I cronisti della Marca, e quelli che più specialmente si occuparono della famiglia Collalto, non ne fanno, ch'io sappia, menzione: ma la voce del popolo è lì per supplire alla storia, la voce del popolo che procede di padre in figlio, e può susurrare all'orecchio nei colloqui confidenziali i fatti pericolosi a narrarsi dagli scrittori o parziali, o timidi, o mercenari. Potessimo interrogar questa voce nei luoghi ove non è affatto spenta, molti avvenimenti, già consegnati alle storie, si vedrebbero mutar faccia, e apparirebbero le picciole cause che minarono sordamente la base delle umane sommità. Ma codesto non si può fare nel proprio gabinetto: bisogna recarsi sul luogo, mescolarsi col volgo, meritar la confidenza dell'umile donnicciuola. Una parola sfuggita a caso, potrebbe appurare una data e rivelare un evento, dipingere una persona. Ma questa sarebbe una scienza nuova. Gli eruditi pongono ancora la loro gloria nell'ammucchiar date su date, nomi su nomi: con ciò ne danno spesso il cadavere della storia; ma chi vi spira per entro il soffio della vita?

La vecchierella ci avea aspettati nell'anticamera. Le domandai, guardandomi bene da lasciarle trapelare il mio scetticismo, se la Donna Bianca le fosse mai apparsa.

— No, signore, risposemi. Io non sono stata degna di tanto: nè io, nè mia madre; ma la nonna la vide all'occasione della nascita del padron vecchio, e fu gran festa in paese. La povera nonna morì in concetto di santa.

— E chi è stato l'ultimo a vederla? Si potrebbe parlargli?

— L'ultimo è stato Lorenzoni, soggiunse seriamente la vecchia. Or saranno circa trent'anni. Da quel tempo nessuno meritò questa grazia, o forse mancò l'occasione.

— Qual occasione? diss'io.

— Si sa bene, signore. Domandi qui al signor Franceschi. La Donna Bianca comparisce tre giorni prima che i padroni si trovino in allegrezza o in gramezza. Vuol dire che in questi trent'anni non successe niente nè di buono nè di cattivo.

— Può essere, risposi. Chi sa che non tocchi a voi, buona donna, l'onor della prima visita.

— Oh! signore! Se fosse per bene de' nostri padroni, sarei ben contenta....
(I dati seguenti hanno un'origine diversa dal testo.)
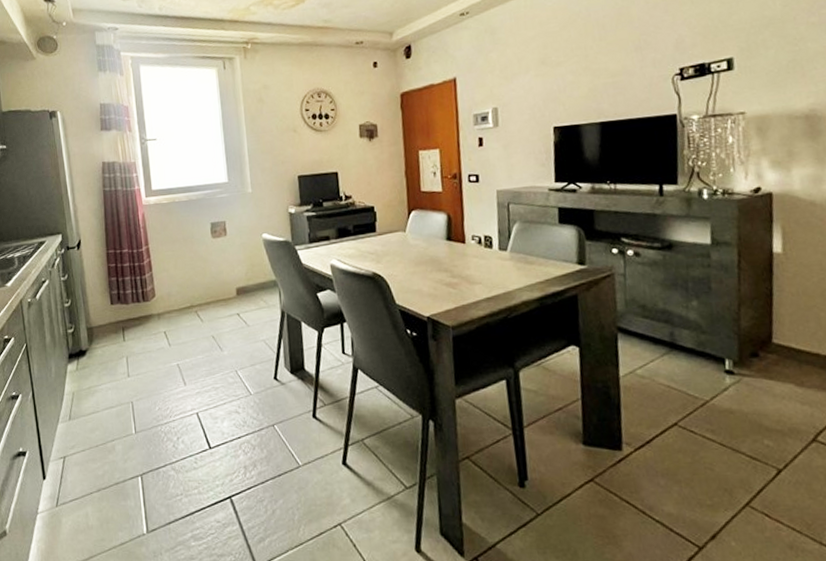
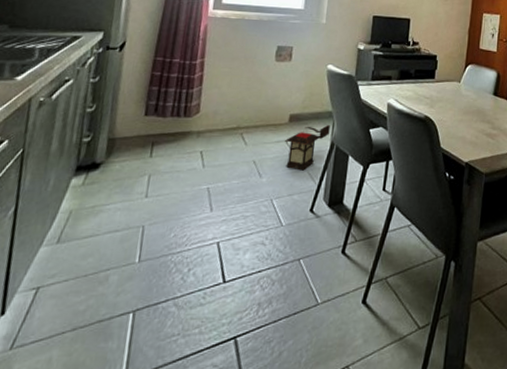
lantern: none [237,293,278,341] -> present [285,124,330,171]

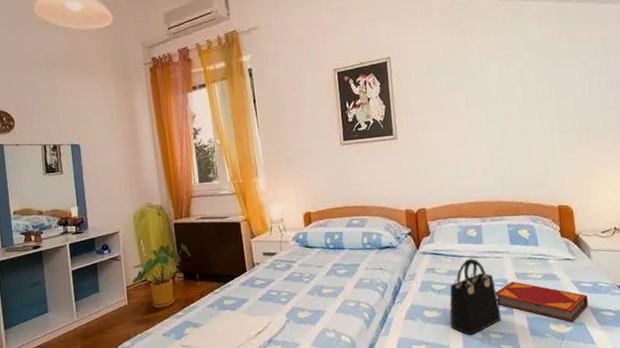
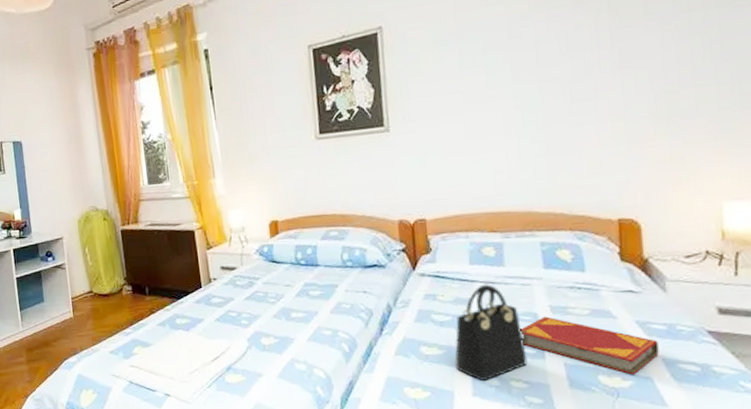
house plant: present [131,244,191,309] -> none [76,253,139,323]

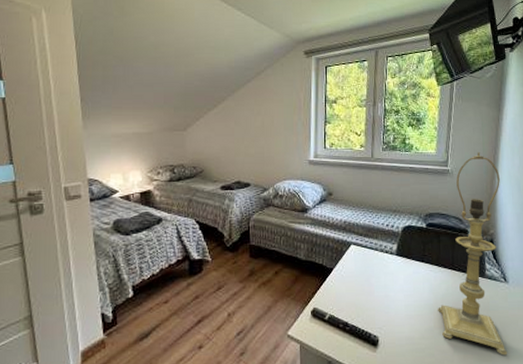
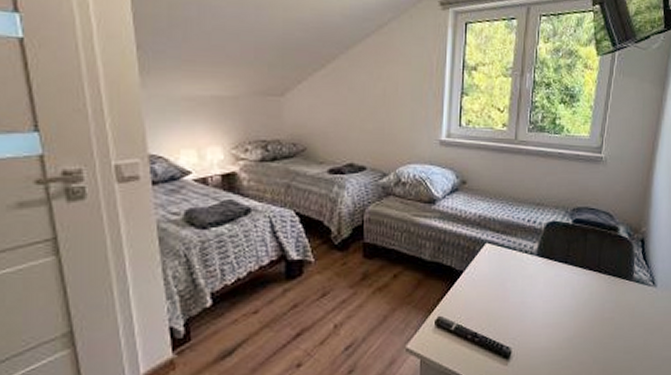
table lamp: present [438,152,508,356] -> none [579,137,658,365]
— Voi già non ne avete paura.

— Di che? La Donna Bianca non ha fatto mai male ad alcuno. È una grazia che fa l'avvertirci del bene e del male prima che seguano. Così possiamo prepararci.

— Dite bene, buona madre, diss'io. E, infatti, io non avrei trovata una ragione sì dilicata, e dirò anche, così filosofica. Ci congedammo dalla cortese vecchierella, la prima che sentissi a parlar di visioni con tanto buon senso. È certo che codeste apparizioni, e la causa di esse, erano per lei verità incontrastabili. Io posso riferir le parole, ma tenterei invano communicare ai lettori quell'accento di persuasione, quella specie di fede che mi fece notabile questo dialogo. — Andiamo via di qua, dissi celiando al Franceschi. Queste parole, questi luoghi, e un sogno ch'ebbi stanotte, per poco ch'io resti, mi faranno credere alla visione, come ci è forza credere al fatto che vi diede origine. Non mi maraviglio più che una tal tradizione si propaghi e si tenga per certa. Quasi quasi m'aspetto di vederla la Donna Bianca, prima di lasciar questi luoghi ch'ella ha fatto sì celebri!